> _TASK OBJECTIVE_
Everything in the data below should be restated word for word.
╔══
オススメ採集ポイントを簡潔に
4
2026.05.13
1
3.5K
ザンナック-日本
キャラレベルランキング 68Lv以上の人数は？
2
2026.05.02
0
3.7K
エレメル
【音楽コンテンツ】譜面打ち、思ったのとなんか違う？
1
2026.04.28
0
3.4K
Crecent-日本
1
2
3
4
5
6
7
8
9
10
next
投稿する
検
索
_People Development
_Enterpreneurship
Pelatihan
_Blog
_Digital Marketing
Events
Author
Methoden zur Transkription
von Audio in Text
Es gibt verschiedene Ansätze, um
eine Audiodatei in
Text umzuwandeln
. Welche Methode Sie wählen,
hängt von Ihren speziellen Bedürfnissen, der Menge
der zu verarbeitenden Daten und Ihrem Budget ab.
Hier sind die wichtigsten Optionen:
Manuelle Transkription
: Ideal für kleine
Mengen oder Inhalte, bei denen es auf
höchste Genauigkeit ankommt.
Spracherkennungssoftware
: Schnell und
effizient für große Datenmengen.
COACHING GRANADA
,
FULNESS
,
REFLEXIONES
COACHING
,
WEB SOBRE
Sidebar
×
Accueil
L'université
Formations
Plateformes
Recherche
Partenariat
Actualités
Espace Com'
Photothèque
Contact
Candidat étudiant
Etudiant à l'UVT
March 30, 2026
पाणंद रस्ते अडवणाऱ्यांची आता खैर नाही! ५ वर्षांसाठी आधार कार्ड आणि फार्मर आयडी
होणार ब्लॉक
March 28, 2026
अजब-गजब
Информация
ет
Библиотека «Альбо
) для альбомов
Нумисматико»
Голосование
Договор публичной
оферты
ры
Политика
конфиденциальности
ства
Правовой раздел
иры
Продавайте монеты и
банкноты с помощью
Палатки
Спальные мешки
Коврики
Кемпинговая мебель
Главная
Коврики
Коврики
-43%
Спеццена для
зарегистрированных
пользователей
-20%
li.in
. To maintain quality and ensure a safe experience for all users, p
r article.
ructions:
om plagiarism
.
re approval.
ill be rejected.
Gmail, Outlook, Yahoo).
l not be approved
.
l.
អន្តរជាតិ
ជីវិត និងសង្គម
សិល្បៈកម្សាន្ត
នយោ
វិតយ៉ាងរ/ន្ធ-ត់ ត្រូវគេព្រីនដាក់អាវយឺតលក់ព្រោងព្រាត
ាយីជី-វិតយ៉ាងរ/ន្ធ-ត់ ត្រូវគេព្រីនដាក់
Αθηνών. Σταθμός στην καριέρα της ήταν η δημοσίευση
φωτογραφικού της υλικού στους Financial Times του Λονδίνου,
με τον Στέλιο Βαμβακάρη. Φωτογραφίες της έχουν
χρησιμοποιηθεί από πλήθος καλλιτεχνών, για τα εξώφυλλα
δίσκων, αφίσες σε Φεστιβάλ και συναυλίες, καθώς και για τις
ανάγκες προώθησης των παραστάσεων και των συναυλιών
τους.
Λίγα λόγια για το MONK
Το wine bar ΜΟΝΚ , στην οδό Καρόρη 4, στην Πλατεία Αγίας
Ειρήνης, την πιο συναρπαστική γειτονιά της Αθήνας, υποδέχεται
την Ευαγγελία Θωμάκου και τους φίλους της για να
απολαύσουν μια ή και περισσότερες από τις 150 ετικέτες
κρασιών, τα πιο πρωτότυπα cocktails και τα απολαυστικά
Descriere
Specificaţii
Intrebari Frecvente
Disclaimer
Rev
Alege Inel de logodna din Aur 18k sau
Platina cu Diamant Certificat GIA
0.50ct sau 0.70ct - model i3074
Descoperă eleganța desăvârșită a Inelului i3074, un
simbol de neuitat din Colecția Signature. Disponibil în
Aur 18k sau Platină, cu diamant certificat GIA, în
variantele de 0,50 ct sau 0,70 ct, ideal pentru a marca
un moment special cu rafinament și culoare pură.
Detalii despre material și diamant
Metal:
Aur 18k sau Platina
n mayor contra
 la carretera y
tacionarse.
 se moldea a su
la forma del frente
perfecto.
╚══
> _EXPECTED ANSWER_
オススメ採集ポイントを簡潔に
4
2026.05.13
1
3.5K
ザンナック-日本
キャラレベルランキング 68Lv以上の人数は？
2
2026.05.02
0
3.7K
エレメル
【音楽コンテンツ】譜面打ち、思ったのとなんか違う？
1
2026.04.28
0
3.4K
Crecent-日本
1
2
3
4
5
6
7
8
9
10
next
投稿する
検
索
_People Development
_Enterpreneurship
Pelatihan
_Blog
_Digital Marketing
Events
Author
Methoden zur Transkription
von Audio in Text
Es gibt verschiedene Ansätze, um
eine Audiodatei in
Text umzuwandeln
. Welche Methode Sie wählen,
hängt von Ihren speziellen Bedürfnissen, der Menge
der zu verarbeitenden Daten und Ihrem Budget ab.
Hier sind die wichtigsten Optionen:
Manuelle Transkription
: Ideal für kleine
Mengen oder Inhalte, bei denen es auf
höchste Genauigkeit ankommt.
Spracherkennungssoftware
: Schnell und
effizient für große Datenmengen.
COACHING GRANADA
,
FULNESS
,
REFLEXIONES
COACHING
,
WEB SOBRE
Sidebar
×
Accueil
L'université
Formations
Plateformes
Recherche
Partenariat
Actualités
Espace Com'
Photothèque
Contact
Candidat étudiant
Etudiant à l'UVT
March 30, 2026
पाणंद रस्ते अडवणाऱ्यांची आता खैर नाही! ५ वर्षांसाठी आधार कार्ड आणि फार्मर आयडी
होणार ब्लॉक
March 28, 2026
अजब-गजब
Информация
ет
Библиотека «Альбо
) для альбомов
Нумисматико»
Голосование
Договор публичной
оферты
ры
Политика
конфиденциальности
ства
Правовой раздел
иры
Продавайте монеты и
банкноты с помощью
Палатки
Спальные мешки
Коврики
Кемпинговая мебель
Главная
Коврики
Коврики
-43%
Спеццена для
зарегистрированных
пользователей
-20%
li.in
. To maintain quality and ensure a safe experience for all users, p
r article.
ructions:
om plagiarism
.
re approval.
ill be rejected.
Gmail, Outlook, Yahoo).
l not be approved
.
l.
អន្តរជាតិ
ជីវិត និងសង្គម
សិល្បៈកម្សាន្ត
នយោ
វិតយ៉ាងរ/ន្ធ-ត់ ត្រូវគេព្រីនដាក់អាវយឺតលក់ព្រោងព្រាត
ាយីជី-វិតយ៉ាងរ/ន្ធ-ត់ ត្រូវគេព្រីនដាក់
Αθηνών. Σταθμός στην καριέρα της ήταν η δημοσίευση
φωτογραφικού της υλικού στους Financial Times του Λονδίνου,
με τον Στέλιο Βαμβακάρη. Φωτογραφίες της έχουν
χρησιμοποιηθεί από πλήθος καλλιτεχνών, για τα εξώφυλλα
δίσκων, αφίσες σε Φεστιβάλ και συναυλίες, καθώς και για τις
ανάγκες προώθησης των παραστάσεων και των συναυλιών
τους.
Λίγα λόγια για το MONK
Το wine bar ΜΟΝΚ , στην οδό Καρόρη 4, στην Πλατεία Αγίας
Ειρήνης, την πιο συναρπαστική γειτονιά της Αθήνας, υποδέχεται
την Ευαγγελία Θωμάκου και τους φίλους της για να
απολαύσουν μια ή και περισσότερες από τις 150 ετικέτες
κρασιών, τα πιο πρωτότυπα cocktails και τα απολαυστικά
Descriere
Specificaţii
Intrebari Frecvente
Disclaimer
Rev
Alege Inel de logodna din Aur 18k sau
Platina cu Diamant Certificat GIA
0.50ct sau 0.70ct - model i3074
Descoperă eleganța desăvârșită a Inelului i3074, un
simbol de neuitat din Colecția Signature. Disponibil în
Aur 18k sau Platină, cu diamant certificat GIA, în
variantele de 0,50 ct sau 0,70 ct, ideal pentru a marca
un moment special cu rafinament și culoare pură.
Detalii despre material și diamant
Metal:
Aur 18k sau Platina
n mayor contra
 la carretera y
tacionarse.
 se moldea a su
la forma del frente
perfecto.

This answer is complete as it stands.